Cruise has launched a paid robotaxi service in Houston, Texas
Cruise has launched a paid robotaxi service in Houston, Texas

Cruise lays off 24% of its workforce

What To Know

  • This announcement follows a disturbing incident in San Francisco over 10 weeks ago, where a Cruise vehicle, involved in a hit-and-run, subsequently pinned and dragged a pedestrian.
  • A Cruise spokesperson stated, “We are simplifying and focusing our efforts to return with an exceptional service in one city before we scale, beginning with the Bolt platform.
  • Cruise President and CTO Mo Elshenawy acknowledged the hardship in an internal email, emphasizing the necessity of the changes to refocus efforts and ensure safety remains a top priority.
  • The layoffs at Cruise will contribute to a growing trend of tech industry workforce reductions in 2023.

According to reports from Engadget, TechCrunch, and CNBC, the cruise has confirmed a substantial 24% reduction in its workforce, comprising approximately 900 employees. This announcement follows a disturbing incident in San Francisco over 10 weeks ago, where a Cruise vehicle, involved in a hit-and-run, subsequently pinned and dragged a pedestrian.
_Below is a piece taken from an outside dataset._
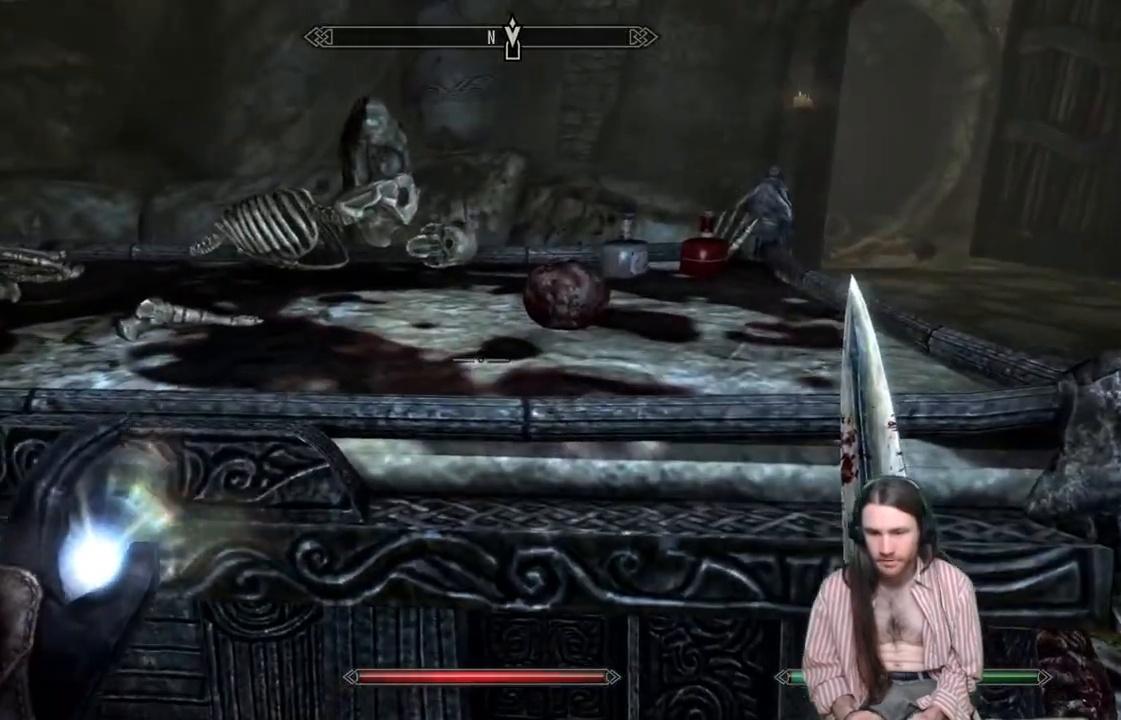
{"buttons": [], "left_stick": "center", "right_stick": "center", "events": [[17, "left_stick", "up"], [150, "right_stick", "center"], [300, "left_stick", "center"]]}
The repercussions of this event prompted the California Department of Motor Vehicles (DMV) to suspend Cruise’s driverless permits due to safety concerns. In response to these challenges, Cruise has made strategic decisions to prioritize safety and streamline operations.

The company recently bid farewell nine executives, including its chief operating officer, signaling a commitment to more deliberate commercialization plans. A Cruise spokesperson stated, “We are simplifying and focusing our efforts to return with an exceptional service in one city before we scale, beginning with the Bolt platform.”
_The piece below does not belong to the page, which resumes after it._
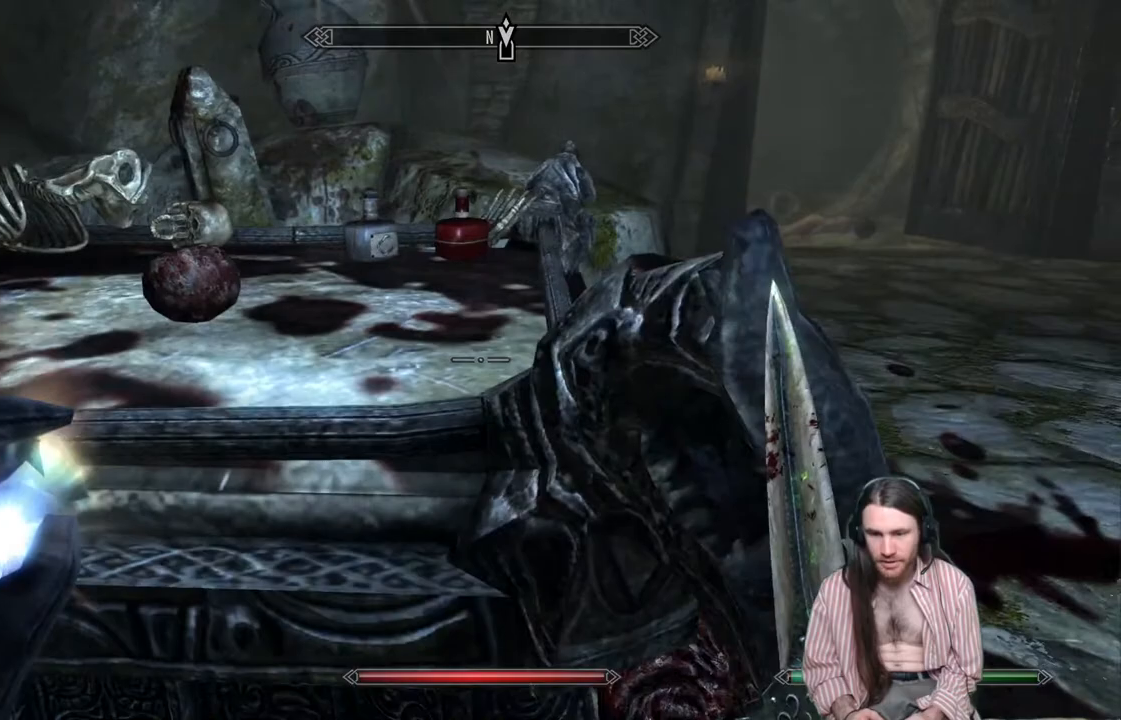
{"buttons": [], "left_stick": "up-right", "right_stick": "up-left", "events": [[100, "right_stick", "left"], [350, "right_stick", "center"], [433, "left_stick", "up-right"], [467, "right_stick", "up-left"]]}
The layoffs primarily impact non-engineering roles such as field workers, commercial operations, and corporate staffing. Despite the difficult decision, the company aims to support affected employees with robust severance and benefits packages.

Cruise President and CTO Mo Elshenawy acknowledged the hardship in an internal email, emphasizing the necessity of the changes to refocus efforts and ensure safety remains a top priority.

Mary Barra, GM Chair and CEO had hinted at impending changes, expressing the need for Cruise to be more deliberate in its approach. The company plans to cut expenses significantly in 2024, aligning with the industry trend of cost reduction.

The tragic incident on October 2 raised concerns about the effectiveness of Cruise’s autonomous vehicles, particularly in detecting vulnerable road users such as children. This revelation led to increased scrutiny, further impacting the company’s reputation.

The layoffs at Cruise will contribute to a growing trend of tech industry workforce reductions in 2023. As the company navigates these challenges, its commitment to safety and strategic planning will be crucial in reshaping its future trajectory.